=== SOURCE DATA ===

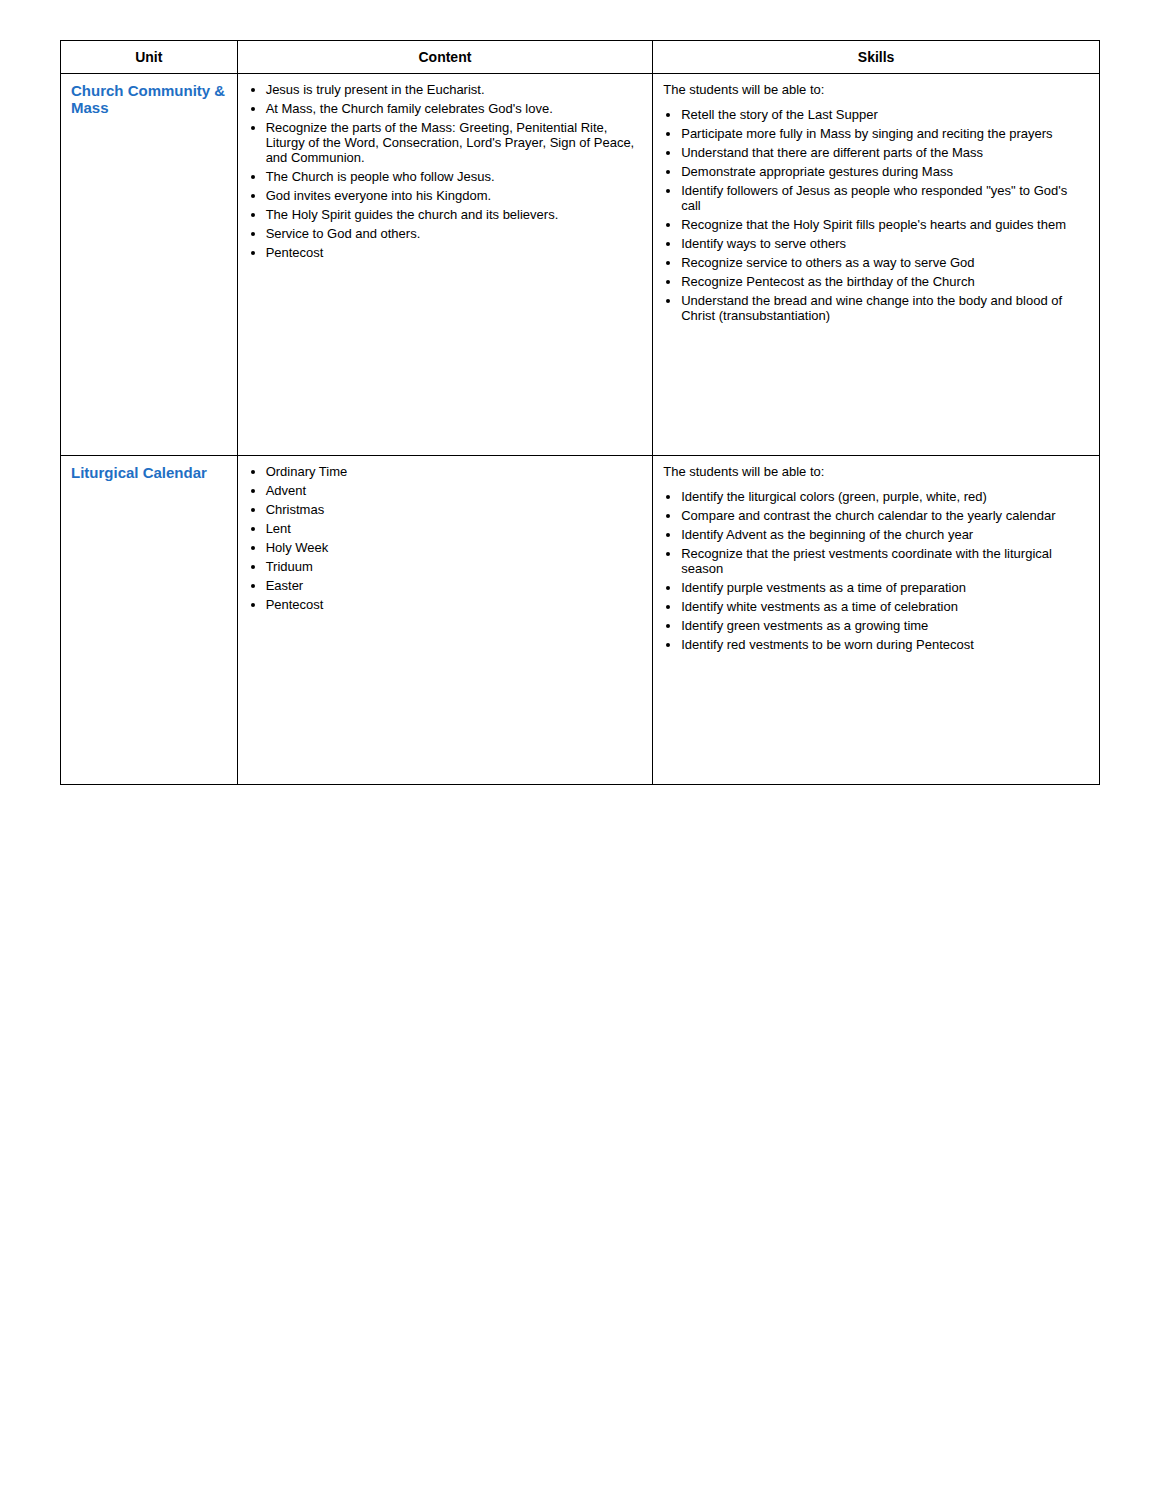| Unit | Content | Skills |
| --- | --- | --- |
| Church Community & Mass | Jesus is truly present in the Eucharist. At Mass, the Church family celebrates God's love. Recognize the parts of the Mass: Greeting, Penitential Rite, Liturgy of the Word, Consecration, Lord's Prayer, Sign of Peace, and Communion. The Church is people who follow Jesus. God invites everyone into his Kingdom. The Holy Spirit guides the church and its believers. Service to God and others. Pentecost | The students will be able to: Retell the story of the Last Supper Participate more fully in Mass by singing and reciting the prayers Understand that there are different parts of the Mass Demonstrate appropriate gestures during Mass Identify followers of Jesus as people who responded "yes" to God's call Recognize that the Holy Spirit fills people's hearts and guides them Identify ways to serve others Recognize service to others as a way to serve God Recognize Pentecost as the birthday of the Church Understand the bread and wine change into the body and blood of Christ (transubstantiation) |
| Liturgical Calendar | Ordinary Time Advent Christmas Lent Holy Week Triduum Easter Pentecost | The students will be able to: Identify the liturgical colors (green, purple, white, red) Compare and contrast the church calendar to the yearly calendar Identify Advent as the beginning of the church year Recognize that the priest vestments coordinate with the liturgical season Identify purple vestments as a time of preparation Identify white vestments as a time of celebration Identify green vestments as a growing time Identify red vestments to be worn during Pentecost |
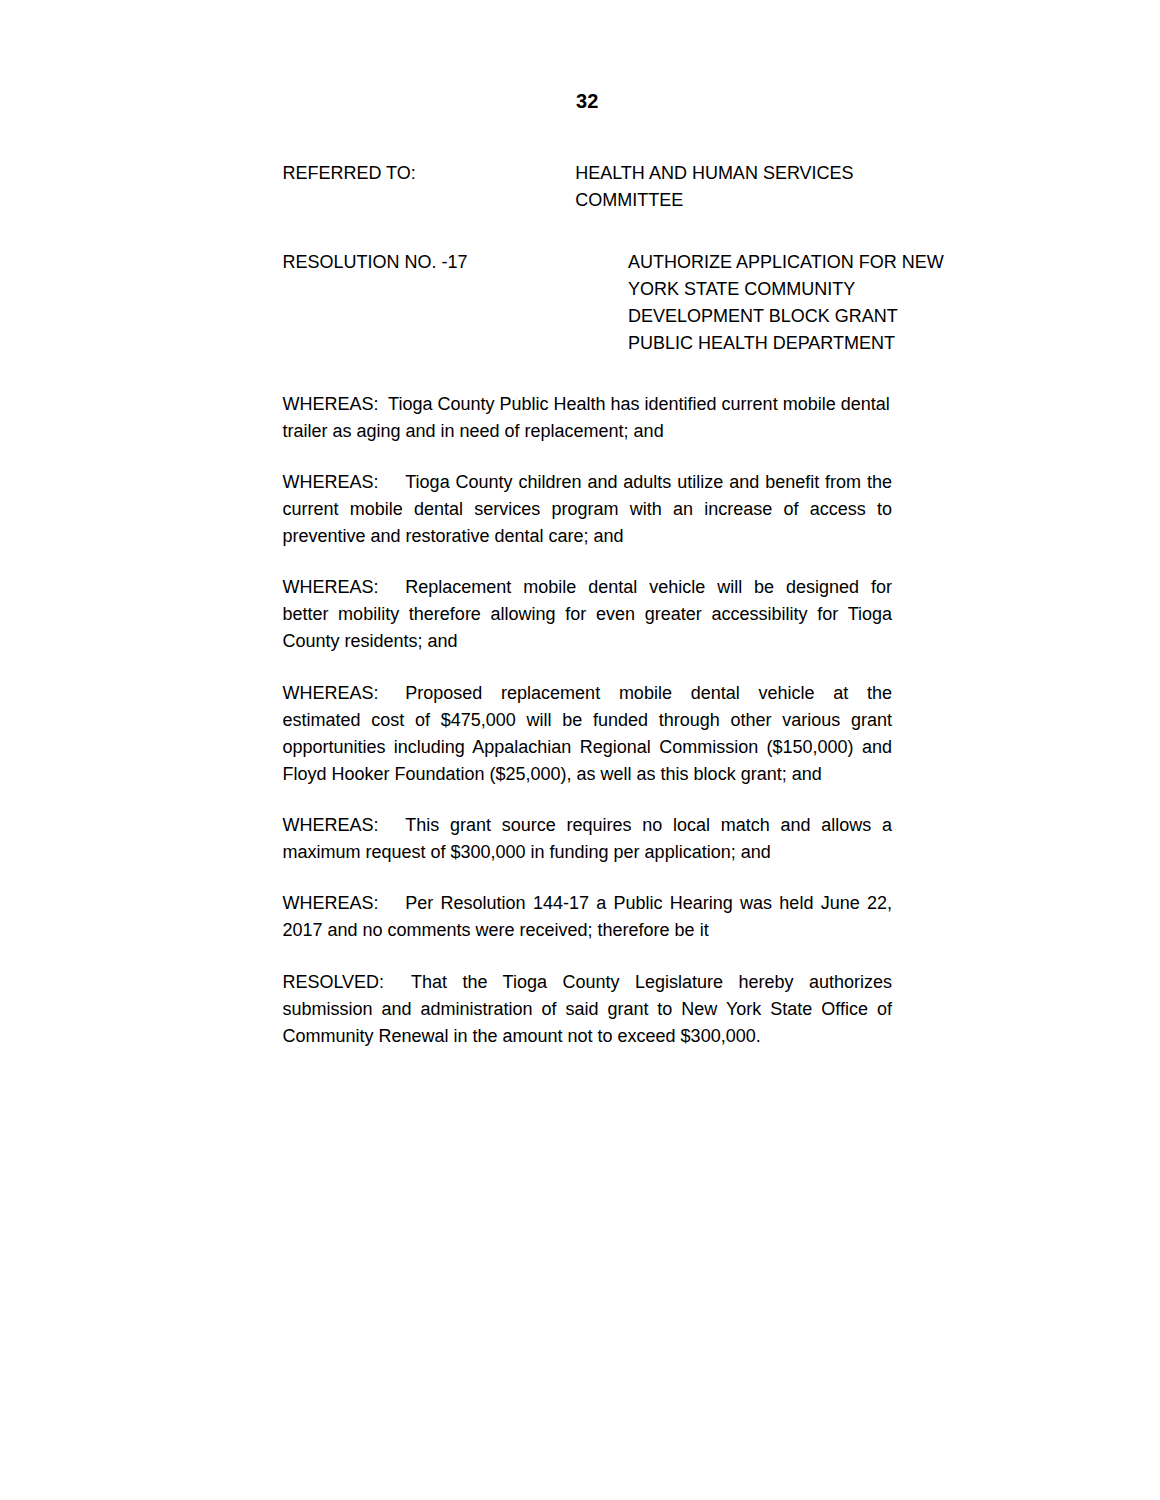32
REFERRED TO:
HEALTH AND HUMAN SERVICES COMMITTEE
RESOLUTION NO. -17
AUTHORIZE APPLICATION FOR NEW
YORK STATE COMMUNITY
DEVELOPMENT BLOCK GRANT
PUBLIC HEALTH DEPARTMENT
WHEREAS: Tioga County Public Health has identified current mobile dental trailer as aging and in need of replacement; and
WHEREAS: Tioga County children and adults utilize and benefit from the current mobile dental services program with an increase of access to preventive and restorative dental care; and
WHEREAS: Replacement mobile dental vehicle will be designed for better mobility therefore allowing for even greater accessibility for Tioga County residents; and
WHEREAS: Proposed replacement mobile dental vehicle at the estimated cost of $475,000 will be funded through other various grant opportunities including Appalachian Regional Commission ($150,000) and Floyd Hooker Foundation ($25,000), as well as this block grant; and
WHEREAS: This grant source requires no local match and allows a maximum request of $300,000 in funding per application; and
WHEREAS: Per Resolution 144-17 a Public Hearing was held June 22, 2017 and no comments were received; therefore be it
RESOLVED: That the Tioga County Legislature hereby authorizes submission and administration of said grant to New York State Office of Community Renewal in the amount not to exceed $300,000.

===

Copy the line containing "WHEREAS: Per Resolution" exactly. Then copy every line after it through the end of the listing, and nothing more.

§ **YOUR RESPONSE**
WHEREAS: Per Resolution 144-17 a Public Hearing was held June 22, 2017 and no comments were received; therefore be it
RESOLVED: That the Tioga County Legislature hereby authorizes submission and administration of said grant to New York State Office of Community Renewal in the amount not to exceed $300,000.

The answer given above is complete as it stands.